Electrochemical CO2 reduction is a promising way to mitigate CO2 emissions and close the anthropogenic carbon cycle. Among products from CO2RR, multicarbon chemicals, such as ethylene and ethanol with high energy density, are more valuable. However, the selectivity and reaction rate of C2 production are unsatisfactory due to the sluggish thermodynamics and kinetics of C–C coupling.

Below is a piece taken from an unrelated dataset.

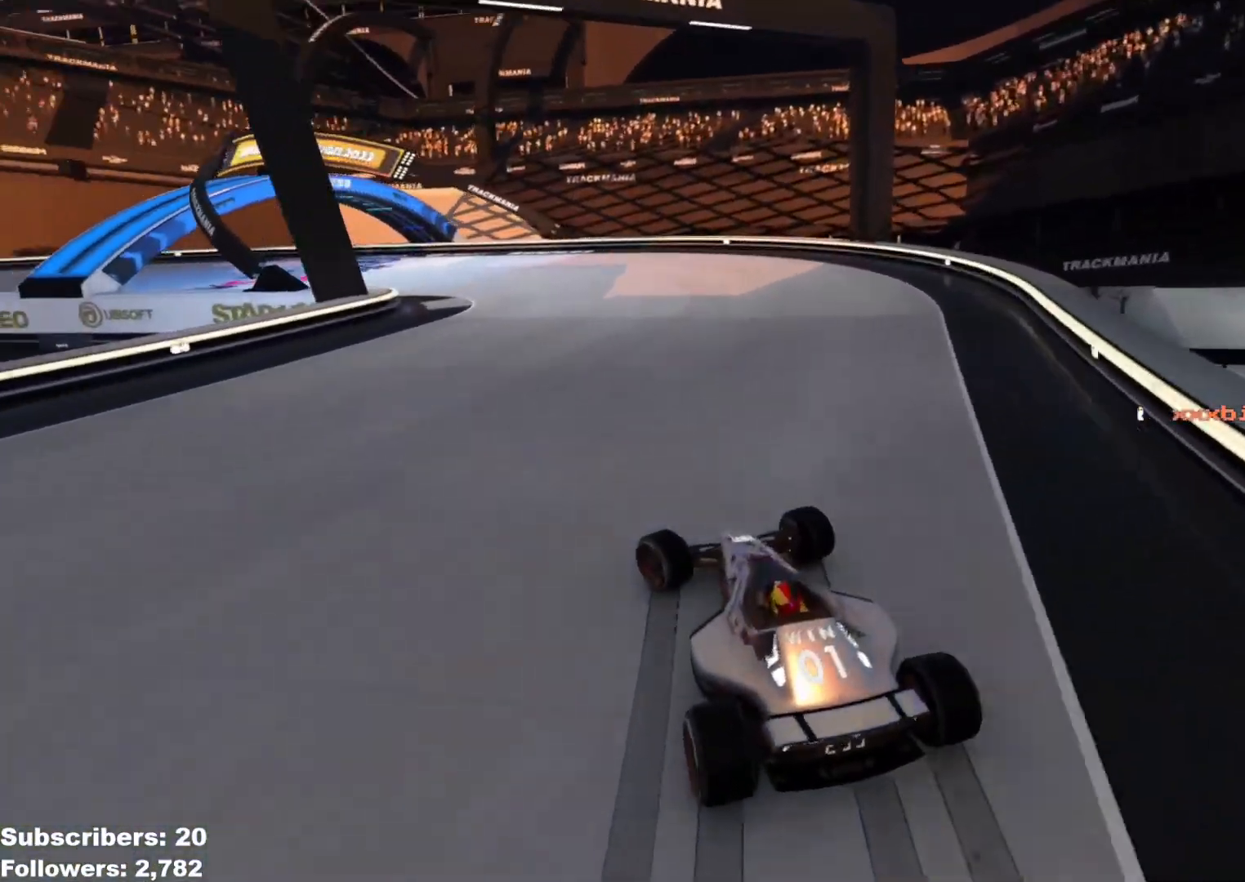
{"keys": ["left", "up"], "events": []}
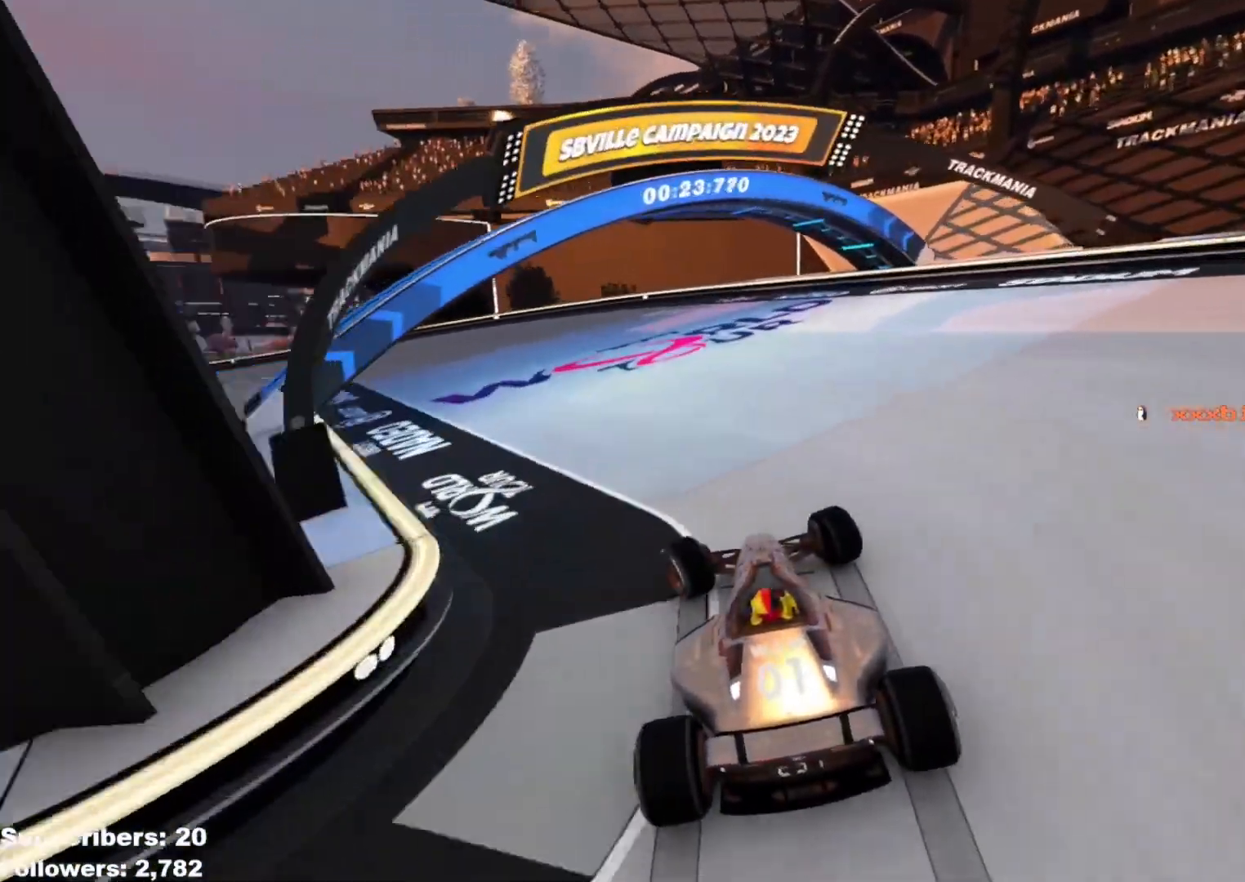
{"keys": ["left", "up"], "events": []}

The electric field and thermal field have been studied and utilized to promote catalytic reactions, as they can regulate the thermodynamic and kinetic barriers of reactions. Either raising the potential or heating the electrolyte can enhance C–C coupling, but these come at the cost of increasing side reactions, such as the hydrogen evolution reaction. Here, we present a generic strategy to enhance the local electric field and temperature simultaneously and dramatically improve the electric–thermal synergy desired in electrocatalysis. A conformal coating of ∼5 nm of polytetrafluoroethylene significantly improves the catalytic ability of copper nanoneedles (∼7-fold electric field and ∼40 K temperature enhancement at the tips compared with bare copper nanoneedles experimentally), resulting in an improved C2 Faradaic efficiency of over 86% at a partial current density of more than 250 mA cm–2 and a record-high C2 turnover frequency of 11.5 ± 0.3 s–1 Cu site–1. Combined with its low cost and scalability, the electric–thermal strategy for a state-of-the-art catalyst not only offers new insight into improving activity and selectivity of value-added C2 products as we demonstrated but also inspires advances in efficiency and/or selectivity of other valuable electro-/photocatalysis such as hydrogen evolution, nitrogen reduction, and hydrogen peroxide electrosynthesis.